▶ Aim
Please copy the following lines word for word, keeping them in the same order.

▶ Source data

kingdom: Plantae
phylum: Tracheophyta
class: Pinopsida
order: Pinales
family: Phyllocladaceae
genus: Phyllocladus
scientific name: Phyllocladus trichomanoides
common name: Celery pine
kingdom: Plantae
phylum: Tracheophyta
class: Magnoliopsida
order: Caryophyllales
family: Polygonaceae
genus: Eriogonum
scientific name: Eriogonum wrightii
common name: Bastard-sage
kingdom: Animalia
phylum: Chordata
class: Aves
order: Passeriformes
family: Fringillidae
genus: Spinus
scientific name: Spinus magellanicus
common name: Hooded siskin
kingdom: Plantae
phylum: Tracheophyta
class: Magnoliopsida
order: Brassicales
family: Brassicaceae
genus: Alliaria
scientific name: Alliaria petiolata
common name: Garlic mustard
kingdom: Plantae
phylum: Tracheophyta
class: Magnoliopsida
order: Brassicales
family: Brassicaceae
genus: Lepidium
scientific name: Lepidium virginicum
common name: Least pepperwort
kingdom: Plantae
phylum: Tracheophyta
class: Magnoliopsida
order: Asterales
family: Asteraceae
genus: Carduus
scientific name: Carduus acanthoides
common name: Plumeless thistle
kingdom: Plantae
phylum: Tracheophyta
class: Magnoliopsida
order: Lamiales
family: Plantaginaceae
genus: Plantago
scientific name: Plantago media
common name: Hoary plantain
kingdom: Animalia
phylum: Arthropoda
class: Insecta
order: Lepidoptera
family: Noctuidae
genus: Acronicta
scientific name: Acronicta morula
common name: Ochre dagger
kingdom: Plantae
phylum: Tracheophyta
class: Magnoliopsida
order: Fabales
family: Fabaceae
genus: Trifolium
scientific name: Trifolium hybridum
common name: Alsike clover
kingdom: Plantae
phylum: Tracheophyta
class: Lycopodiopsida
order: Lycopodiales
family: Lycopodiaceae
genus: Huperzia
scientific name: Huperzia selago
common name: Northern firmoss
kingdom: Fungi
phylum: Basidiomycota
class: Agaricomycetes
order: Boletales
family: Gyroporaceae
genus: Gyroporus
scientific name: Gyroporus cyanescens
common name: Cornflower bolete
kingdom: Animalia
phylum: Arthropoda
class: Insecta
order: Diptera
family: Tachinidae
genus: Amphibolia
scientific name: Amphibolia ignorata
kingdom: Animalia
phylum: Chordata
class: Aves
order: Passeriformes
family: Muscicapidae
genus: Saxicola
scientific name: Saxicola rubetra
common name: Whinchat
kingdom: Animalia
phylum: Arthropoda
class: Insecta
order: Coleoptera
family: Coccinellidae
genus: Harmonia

▶ Output
kingdom: Plantae
phylum: Tracheophyta
class: Pinopsida
order: Pinales
family: Phyllocladaceae
genus: Phyllocladus
scientific name: Phyllocladus trichomanoides
common name: Celery pine
kingdom: Plantae
phylum: Tracheophyta
class: Magnoliopsida
order: Caryophyllales
family: Polygonaceae
genus: Eriogonum
scientific name: Eriogonum wrightii
common name: Bastard-sage
kingdom: Animalia
phylum: Chordata
class: Aves
order: Passeriformes
family: Fringillidae
genus: Spinus
scientific name: Spinus magellanicus
common name: Hooded siskin
kingdom: Plantae
phylum: Tracheophyta
class: Magnoliopsida
order: Brassicales
family: Brassicaceae
genus: Alliaria
scientific name: Alliaria petiolata
common name: Garlic mustard
kingdom: Plantae
phylum: Tracheophyta
class: Magnoliopsida
order: Brassicales
family: Brassicaceae
genus: Lepidium
scientific name: Lepidium virginicum
common name: Least pepperwort
kingdom: Plantae
phylum: Tracheophyta
class: Magnoliopsida
order: Asterales
family: Asteraceae
genus: Carduus
scientific name: Carduus acanthoides
common name: Plumeless thistle
kingdom: Plantae
phylum: Tracheophyta
class: Magnoliopsida
order: Lamiales
family: Plantaginaceae
genus: Plantago
scientific name: Plantago media
common name: Hoary plantain
kingdom: Animalia
phylum: Arthropoda
class: Insecta
order: Lepidoptera
family: Noctuidae
genus: Acronicta
scientific name: Acronicta morula
common name: Ochre dagger
kingdom: Plantae
phylum: Tracheophyta
class: Magnoliopsida
order: Fabales
family: Fabaceae
genus: Trifolium
scientific name: Trifolium hybridum
common name: Alsike clover
kingdom: Plantae
phylum: Tracheophyta
class: Lycopodiopsida
order: Lycopodiales
family: Lycopodiaceae
genus: Huperzia
scientific name: Huperzia selago
common name: Northern firmoss
kingdom: Fungi
phylum: Basidiomycota
class: Agaricomycetes
order: Boletales
family: Gyroporaceae
genus: Gyroporus
scientific name: Gyroporus cyanescens
common name: Cornflower bolete
kingdom: Animalia
phylum: Arthropoda
class: Insecta
order: Diptera
family: Tachinidae
genus: Amphibolia
scientific name: Amphibolia ignorata
kingdom: Animalia
phylum: Chordata
class: Aves
order: Passeriformes
family: Muscicapidae
genus: Saxicola
scientific name: Saxicola rubetra
common name: Whinchat
kingdom: Animalia
phylum: Arthropoda
class: Insecta
order: Coleoptera
family: Coccinellidae
genus: Harmonia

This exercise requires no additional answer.